§ Passage shown:
BEGIN
In Sub-Saharan Africa, for example, tech hubs and incubators are growing rapidly. Across the continent there are now 744 dedicated tech hubs, with thirteen African countries exceeding 20 hubs. There has also been an impressive increase in the number of people classified as full-time researchers worldwide. In the span of just five years, the world added one million researchers, representing a rate three times faster than that of global population growth. Research publications conducted by lower middle-income countries also skyrocketed on breakthrough renewable energy topics like photovoltaics (from 6.2 percent to 21.2 percent) and biofuels and biomass (from 7.6 percent to 21.6 percent).
That leads to one takeaway that investors can take from this UNESCO report: Many of these emerging economies are ripe for additional investments in clean energy technologies as many of them are “leapfrogging” over the infrastructure required for conventional energy sources such as oil and natural gas.
Still, G20 countries handily set the pace for such research worldwide. Together, they account for 90 percent of the world’s researchers, research spending and scientific publications. Despite the encouraging research trends in countries and governments investing in digital and green transitions, eight out of ten countries spend less than 1 percent of their GDP on research. This underfunding of research is particularly prominent in low- and lower middle-income countries, who continue to depend on foreign outfits for technology.
END
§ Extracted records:
BEGIN
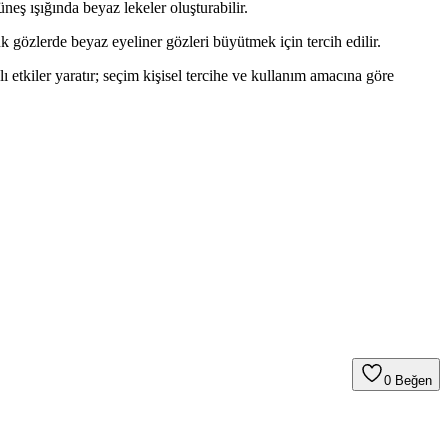
neş ışığında beyaz lekeler oluşturabilir.
 gözlerde beyaz eyeliner gözleri büyütmek için tercih edilir.
 etkiler yaratır; seçim kişisel tercihe ve kullanım amacına göre
0
Beğen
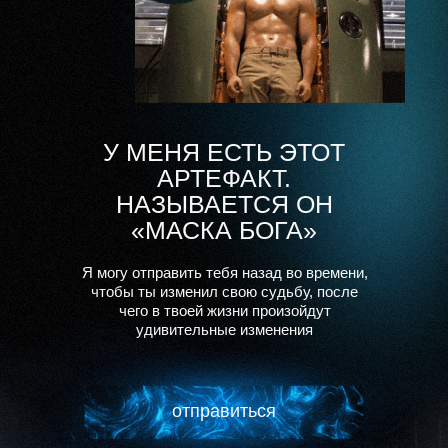
У МЕНЯ ЕСТЬ ЭТОТ
АРТЕФАКТ.
НАЗЫВАЕТСЯ ОН
«МАСКА БОГА»
Я могу отправить тебя назад во времени,
чтобы ты изменил свою судьбу, после
чего
в твоей жизни произойдут
удивительные изменения
отпрaвиться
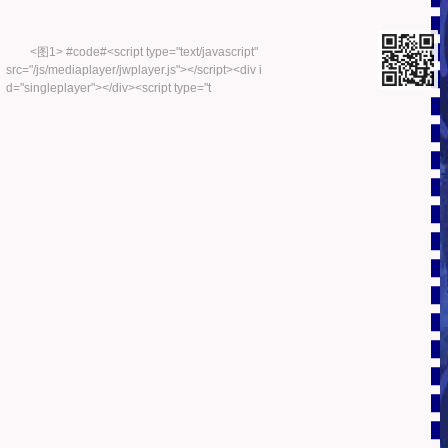
<图1> #code#<script type="text/javascript"
src="/js/mediaplayer/jwplayer.js"></script><div i
d="singleplayer"></div><script type="t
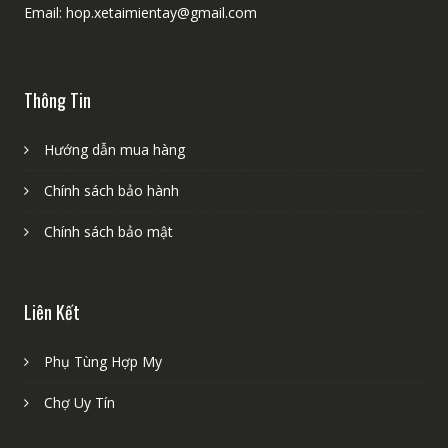
Email: hop.xetaimientay@gmail.com
Thông Tin
Hướng dẫn mua hàng
Chính sách bảo hành
Chính sách bảo mật
Liên Kết
Phụ Tùng Hợp My
Chợ Uy Tín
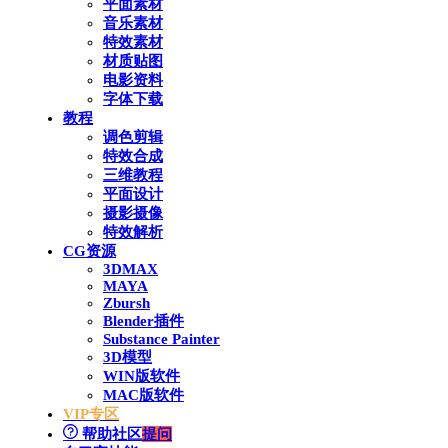
平面素材
音乐素材
特效素材
材质贴图
电影资料
字体下载
教程
调色剪辑
特效合成
三维教程
平面设计
摄影摄像
特效解析
CG资源
3DMAX
MAYA
Zbursh
Blender插件
Substance Painter
3D模型
WIN版软件
MAC版软件
VIP专区
帮助社区
提问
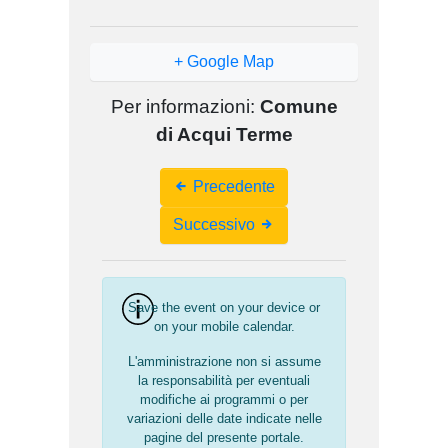
+ Google Map
Per informazioni:
Comune
di Acqui Terme
Event
Precedente
Navigation
Successivo
Save the event on your device or
on your mobile calendar.
L'amministrazione non si assume
la responsabilità per eventuali
modifiche ai programmi o per
variazioni delle date indicate nelle
pagine del presente portale.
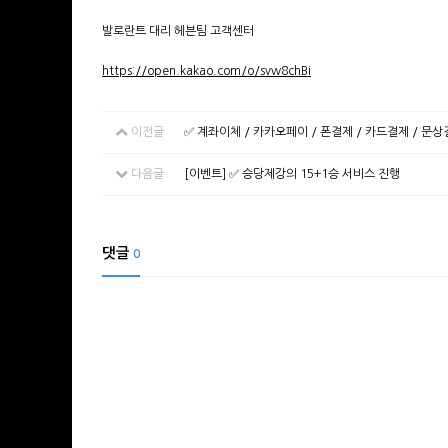
발로란트 대리 헤븐팀 고객센터
https://open.kakao.com/o/svw8chBi
이전글
✅ 계좌이체 / 카카오페이 / 폰결제 / 카드결제 / 문
다음글
[이벤트] ✅ 승당제강의 15+1승 서비스 진행
댓글
0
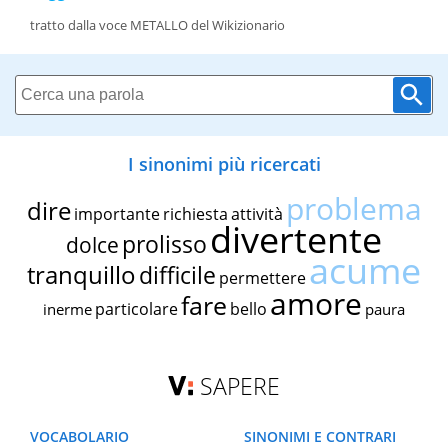
tratto dalla voce METALLO del Wikizionario
I sinonimi più ricercati
problema
dire
importante
richiesta
attività
divertente
prolisso
dolce
acume
tranquillo
difficile
permettere
amore
fare
particolare
bello
inerme
paura
SAPERE
VOCABOLARIO
SINONIMI E CONTRARI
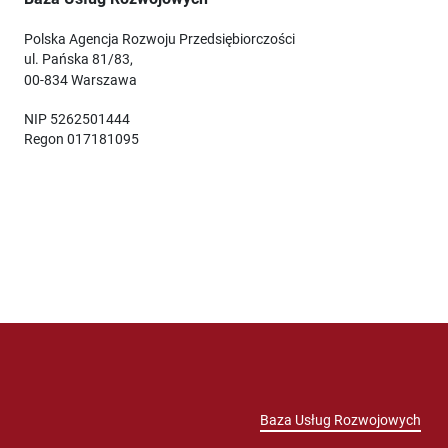
Polska Agencja Rozwoju Przedsiębiorczości
ul. Pańska 81/83,
00-834 Warszawa
NIP 5262501444
Regon 017181095
Baza Usług Rozwojowych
END
§ Activity 1: In the passage on global research trends, rewrite the stretch from "That leads to" through "and natural gas.", substituting "policymakers" for "investors".
§ Activity 2: Extend the passage on global research trends with further text that picks up after its final sentence.
The extracted records are material separate from the passage on global research trends.

§ Answer space 1:
That leads to one takeaway that policymakers can take from this UNESCO report: Many of these emerging economies are ripe for additional investments in clean energy technologies as many of them are “leapfrogging” over the infrastructure required for conventional energy sources such as oil and natural gas.

§ Answer space 2:
[Click here to view the government expenditure on research from 1996 to 2018. While the data pulses year over year depending on the country, the general trends show research spending as a portion of government spending is increasing.]
Perhaps more troubling, the UNESCO publication also highlights challenges it faced in accurately reporting the progress of achieving the SDGs. Despite commitments to monitor their progress in research intensity, countries have actually become less apt to share their data. In fact, 30 fewer countries reported their numbers for domestic research in 2019 than in 2015.
Alarmingly, the United Nations’ Environment Program published a report in 2019 revealing that 68 percent of climate-related SDG indicators cannot be measured due to a lack of data. While it shouldn’t negate the renewed strides of governments, policymakers and researchers across the world to increase their investments in technology and green research, the UNESCO report aptly notes: “One cannot monitor what one cannot measure.”
The importance of conducting research is not to be understated. The number of climate-related research publications, researchers focused on photovoltaics, or articles published about battery efficiency may not make for the splashiest, most click-worthy headline. But the research is laying the foundation for future systems change. The trend of governments aligning their research priorities with SDGs should lead to tangible results in accomplishing ambitious goals, whether by the 2030 deadline or beyond.
There’s also a serious business case to be made for governments investing in research. Look no further than China, who was responsible for 44 percent of the growth in worldwide research expenditure. They’re commitment to research, and apparent return on investment as seen in its meteoric rise to the number two world economy by measure of GDP, is something other countries may look to as a model.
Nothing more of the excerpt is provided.